First and foremost, the DNS (Domain Name System) is probably the most important service in your data center. Most servers and workstations use DNS names instead of IP addresses to communicate with each other. Without DNS, servers can’t get to anything by hostname and will effectively be isolated from each other. Most administrators are used to using DNS names, so when DNS is not available they usually do not know the IP addresses of the server and subsequently can’t connect to them. So it is a good idea to have a hard copy of all your servers and their IP addresses somewhere in your data center for you to reference when DNS is not available.
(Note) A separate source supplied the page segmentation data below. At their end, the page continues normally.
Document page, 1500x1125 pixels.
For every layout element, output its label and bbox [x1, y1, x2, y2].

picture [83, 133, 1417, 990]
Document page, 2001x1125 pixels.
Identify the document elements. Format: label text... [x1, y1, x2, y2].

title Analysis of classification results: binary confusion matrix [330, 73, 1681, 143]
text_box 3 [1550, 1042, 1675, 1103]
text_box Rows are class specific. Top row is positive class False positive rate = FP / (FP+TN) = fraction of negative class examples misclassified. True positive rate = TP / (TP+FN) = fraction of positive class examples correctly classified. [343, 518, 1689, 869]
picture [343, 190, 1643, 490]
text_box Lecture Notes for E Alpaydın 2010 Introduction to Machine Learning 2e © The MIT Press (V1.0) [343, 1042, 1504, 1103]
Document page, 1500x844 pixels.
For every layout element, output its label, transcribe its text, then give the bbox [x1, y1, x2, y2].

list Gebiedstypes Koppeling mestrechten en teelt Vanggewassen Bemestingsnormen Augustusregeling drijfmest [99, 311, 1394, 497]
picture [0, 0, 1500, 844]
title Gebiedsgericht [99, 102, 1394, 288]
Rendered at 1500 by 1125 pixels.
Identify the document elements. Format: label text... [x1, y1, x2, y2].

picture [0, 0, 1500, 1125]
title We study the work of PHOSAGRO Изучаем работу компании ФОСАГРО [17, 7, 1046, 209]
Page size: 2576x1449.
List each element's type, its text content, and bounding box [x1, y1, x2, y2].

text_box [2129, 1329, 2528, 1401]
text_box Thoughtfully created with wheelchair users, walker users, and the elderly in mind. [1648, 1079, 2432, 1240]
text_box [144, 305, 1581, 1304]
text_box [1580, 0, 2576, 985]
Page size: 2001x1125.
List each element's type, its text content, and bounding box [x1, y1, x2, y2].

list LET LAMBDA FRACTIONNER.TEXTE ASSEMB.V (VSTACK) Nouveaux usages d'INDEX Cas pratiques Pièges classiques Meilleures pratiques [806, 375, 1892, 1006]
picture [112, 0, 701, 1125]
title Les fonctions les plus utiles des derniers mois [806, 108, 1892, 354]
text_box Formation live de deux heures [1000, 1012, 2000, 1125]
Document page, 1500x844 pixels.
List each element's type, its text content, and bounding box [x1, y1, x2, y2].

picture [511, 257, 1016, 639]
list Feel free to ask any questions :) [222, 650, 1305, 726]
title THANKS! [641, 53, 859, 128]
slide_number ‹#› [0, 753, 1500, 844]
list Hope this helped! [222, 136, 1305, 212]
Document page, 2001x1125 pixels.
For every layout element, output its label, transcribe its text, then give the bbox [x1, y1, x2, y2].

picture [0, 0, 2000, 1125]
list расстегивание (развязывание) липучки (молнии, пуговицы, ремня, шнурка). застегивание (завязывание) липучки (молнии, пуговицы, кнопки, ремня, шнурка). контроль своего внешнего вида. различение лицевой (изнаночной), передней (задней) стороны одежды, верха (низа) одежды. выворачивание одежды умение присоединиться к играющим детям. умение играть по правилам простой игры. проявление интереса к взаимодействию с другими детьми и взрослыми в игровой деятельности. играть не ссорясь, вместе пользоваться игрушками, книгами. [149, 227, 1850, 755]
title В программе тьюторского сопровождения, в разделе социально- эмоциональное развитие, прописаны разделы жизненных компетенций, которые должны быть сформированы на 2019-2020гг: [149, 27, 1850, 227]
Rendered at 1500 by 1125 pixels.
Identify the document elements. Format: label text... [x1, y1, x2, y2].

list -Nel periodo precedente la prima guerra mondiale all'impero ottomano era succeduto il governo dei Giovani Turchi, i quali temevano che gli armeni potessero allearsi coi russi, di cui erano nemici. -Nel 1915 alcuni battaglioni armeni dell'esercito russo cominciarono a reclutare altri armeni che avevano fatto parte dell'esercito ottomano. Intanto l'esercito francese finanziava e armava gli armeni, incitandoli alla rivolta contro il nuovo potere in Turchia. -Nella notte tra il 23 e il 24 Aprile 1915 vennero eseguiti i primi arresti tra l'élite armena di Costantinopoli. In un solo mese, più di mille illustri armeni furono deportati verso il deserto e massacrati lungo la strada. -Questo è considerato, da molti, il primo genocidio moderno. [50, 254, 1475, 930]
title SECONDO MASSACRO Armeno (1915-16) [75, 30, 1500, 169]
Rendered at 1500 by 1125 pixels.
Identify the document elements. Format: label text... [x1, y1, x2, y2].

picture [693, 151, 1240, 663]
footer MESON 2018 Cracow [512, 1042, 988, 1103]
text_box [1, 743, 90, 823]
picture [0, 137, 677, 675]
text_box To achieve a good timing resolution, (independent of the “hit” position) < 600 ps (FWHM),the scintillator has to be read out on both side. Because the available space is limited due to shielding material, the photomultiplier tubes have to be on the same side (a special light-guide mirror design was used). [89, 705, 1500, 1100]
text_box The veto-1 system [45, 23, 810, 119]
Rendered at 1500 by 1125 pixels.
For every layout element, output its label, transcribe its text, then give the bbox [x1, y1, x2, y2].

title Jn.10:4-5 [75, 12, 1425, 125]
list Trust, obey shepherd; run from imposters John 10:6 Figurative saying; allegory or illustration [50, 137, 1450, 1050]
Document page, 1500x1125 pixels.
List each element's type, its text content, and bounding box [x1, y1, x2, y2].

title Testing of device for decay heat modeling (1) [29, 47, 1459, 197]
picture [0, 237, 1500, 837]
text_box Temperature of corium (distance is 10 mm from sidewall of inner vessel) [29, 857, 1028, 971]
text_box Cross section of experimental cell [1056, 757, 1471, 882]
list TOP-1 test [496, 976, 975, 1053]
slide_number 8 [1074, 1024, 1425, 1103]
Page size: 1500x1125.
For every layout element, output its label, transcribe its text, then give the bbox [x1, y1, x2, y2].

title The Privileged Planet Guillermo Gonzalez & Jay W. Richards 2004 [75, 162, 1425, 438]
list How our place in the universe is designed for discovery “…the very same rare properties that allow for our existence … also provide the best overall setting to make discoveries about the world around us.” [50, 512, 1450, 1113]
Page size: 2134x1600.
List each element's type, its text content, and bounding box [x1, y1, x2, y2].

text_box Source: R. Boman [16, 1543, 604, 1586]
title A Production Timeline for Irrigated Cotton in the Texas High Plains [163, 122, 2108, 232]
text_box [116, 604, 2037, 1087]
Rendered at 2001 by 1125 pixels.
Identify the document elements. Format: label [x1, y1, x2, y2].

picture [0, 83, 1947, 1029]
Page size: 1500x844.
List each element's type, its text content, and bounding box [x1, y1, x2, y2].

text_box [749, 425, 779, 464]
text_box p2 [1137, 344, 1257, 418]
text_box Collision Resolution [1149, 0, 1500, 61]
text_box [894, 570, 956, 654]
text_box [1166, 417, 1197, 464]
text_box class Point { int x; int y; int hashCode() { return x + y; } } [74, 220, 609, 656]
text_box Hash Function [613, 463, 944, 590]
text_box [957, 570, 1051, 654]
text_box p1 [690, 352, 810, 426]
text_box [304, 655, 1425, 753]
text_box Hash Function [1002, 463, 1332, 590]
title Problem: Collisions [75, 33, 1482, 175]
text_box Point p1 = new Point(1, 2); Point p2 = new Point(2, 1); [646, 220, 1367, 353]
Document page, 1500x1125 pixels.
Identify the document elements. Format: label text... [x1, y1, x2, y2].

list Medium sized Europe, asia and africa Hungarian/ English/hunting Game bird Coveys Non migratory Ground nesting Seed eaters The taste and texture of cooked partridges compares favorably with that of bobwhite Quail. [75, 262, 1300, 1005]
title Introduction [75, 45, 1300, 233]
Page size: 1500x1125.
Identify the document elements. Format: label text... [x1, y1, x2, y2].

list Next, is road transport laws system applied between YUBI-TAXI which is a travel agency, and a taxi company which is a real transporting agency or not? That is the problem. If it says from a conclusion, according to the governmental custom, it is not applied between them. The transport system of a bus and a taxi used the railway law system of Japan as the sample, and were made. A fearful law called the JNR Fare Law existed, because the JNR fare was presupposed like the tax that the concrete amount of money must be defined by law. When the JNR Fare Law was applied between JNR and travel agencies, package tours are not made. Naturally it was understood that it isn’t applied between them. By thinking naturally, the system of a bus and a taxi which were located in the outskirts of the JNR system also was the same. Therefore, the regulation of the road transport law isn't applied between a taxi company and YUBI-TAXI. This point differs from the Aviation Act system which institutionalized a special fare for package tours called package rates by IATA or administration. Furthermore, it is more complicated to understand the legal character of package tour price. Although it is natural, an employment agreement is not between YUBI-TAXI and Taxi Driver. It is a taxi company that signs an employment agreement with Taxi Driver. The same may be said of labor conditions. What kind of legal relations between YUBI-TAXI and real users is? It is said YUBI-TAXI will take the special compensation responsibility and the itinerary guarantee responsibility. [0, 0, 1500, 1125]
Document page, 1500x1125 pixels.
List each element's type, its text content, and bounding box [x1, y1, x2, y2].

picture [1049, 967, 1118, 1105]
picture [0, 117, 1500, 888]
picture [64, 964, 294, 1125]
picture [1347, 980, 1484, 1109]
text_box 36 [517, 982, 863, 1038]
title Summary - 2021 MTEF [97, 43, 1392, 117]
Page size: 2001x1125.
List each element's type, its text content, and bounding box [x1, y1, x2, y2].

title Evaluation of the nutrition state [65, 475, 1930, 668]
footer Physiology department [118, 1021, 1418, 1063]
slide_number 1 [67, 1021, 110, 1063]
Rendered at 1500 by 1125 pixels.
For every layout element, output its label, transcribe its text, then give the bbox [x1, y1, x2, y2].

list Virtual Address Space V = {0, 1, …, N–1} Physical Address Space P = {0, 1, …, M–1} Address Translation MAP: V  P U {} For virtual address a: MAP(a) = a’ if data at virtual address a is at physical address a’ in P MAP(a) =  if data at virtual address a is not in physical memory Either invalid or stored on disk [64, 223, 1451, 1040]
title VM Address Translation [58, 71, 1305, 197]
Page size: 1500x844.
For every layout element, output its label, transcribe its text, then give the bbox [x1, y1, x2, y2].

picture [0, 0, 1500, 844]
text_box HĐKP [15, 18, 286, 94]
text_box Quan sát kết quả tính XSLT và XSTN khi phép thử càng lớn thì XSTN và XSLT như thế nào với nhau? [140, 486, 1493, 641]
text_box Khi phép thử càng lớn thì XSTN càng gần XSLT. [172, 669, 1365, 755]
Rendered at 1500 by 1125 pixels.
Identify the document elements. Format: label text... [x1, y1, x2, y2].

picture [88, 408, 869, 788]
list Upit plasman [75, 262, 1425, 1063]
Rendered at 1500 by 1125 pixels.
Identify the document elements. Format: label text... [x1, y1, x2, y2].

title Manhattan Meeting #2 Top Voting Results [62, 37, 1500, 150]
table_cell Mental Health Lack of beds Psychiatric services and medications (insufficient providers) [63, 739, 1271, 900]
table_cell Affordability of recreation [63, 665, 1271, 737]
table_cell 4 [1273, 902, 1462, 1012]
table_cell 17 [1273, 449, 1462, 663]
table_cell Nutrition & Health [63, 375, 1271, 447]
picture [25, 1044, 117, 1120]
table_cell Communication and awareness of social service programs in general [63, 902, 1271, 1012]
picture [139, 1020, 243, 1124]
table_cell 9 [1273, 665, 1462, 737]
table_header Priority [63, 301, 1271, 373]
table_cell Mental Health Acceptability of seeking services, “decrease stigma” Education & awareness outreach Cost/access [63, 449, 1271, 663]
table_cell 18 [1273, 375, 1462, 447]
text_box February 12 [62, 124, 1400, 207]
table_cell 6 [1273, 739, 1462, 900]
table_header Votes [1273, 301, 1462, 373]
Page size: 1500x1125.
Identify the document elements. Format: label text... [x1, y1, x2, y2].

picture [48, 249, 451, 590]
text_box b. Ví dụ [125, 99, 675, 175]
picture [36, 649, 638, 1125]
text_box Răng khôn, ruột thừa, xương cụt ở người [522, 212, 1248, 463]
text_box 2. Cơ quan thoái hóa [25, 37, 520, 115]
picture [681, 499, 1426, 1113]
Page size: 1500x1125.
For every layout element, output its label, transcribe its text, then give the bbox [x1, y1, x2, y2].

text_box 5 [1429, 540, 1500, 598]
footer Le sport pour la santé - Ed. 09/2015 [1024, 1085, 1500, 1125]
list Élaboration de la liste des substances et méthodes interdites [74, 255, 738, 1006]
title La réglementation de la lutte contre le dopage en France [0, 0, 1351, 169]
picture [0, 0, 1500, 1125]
Virtual servers can be even more problematic. If you have all your DNS servers virtualized which cannot be started because of network or shared storage issues, you can run into problems starting other servers and services that rely on DNS. Consider having at least one physical DNS server or having one or two DNS servers running on local storage instead of shared storage.
Another helpful insight: Make sure you know command line procedures for administration on your host servers. You may not be able to connect to your host via a graphic user interface (GUI) until certain systems are up so the command line can be your only way to check the host server health and perform VM operations. Again, it helps to have paper documentation of the host command line utilities and their syntaxes.
Finally you want to make sure you start your servers back up in the proper order due to dependencies that certain servers and applications have. Obviously, with the network unavailable, not much is going to function properly. The storage-area network (SAN) is also critical for your host servers that utilize shared storage for VMs. Windows servers also take a very long time to boot if a DNS server and domain controller are not available when they are starting.
Below is a general order for restarting your servers and applications.
- DNS servers
- DHCP servers
- Database servers
- Application/Web servers
The boy scout motto ‘be prepared’ holds true. A little preparation and planning can go along way to ensuring a smoother recovery.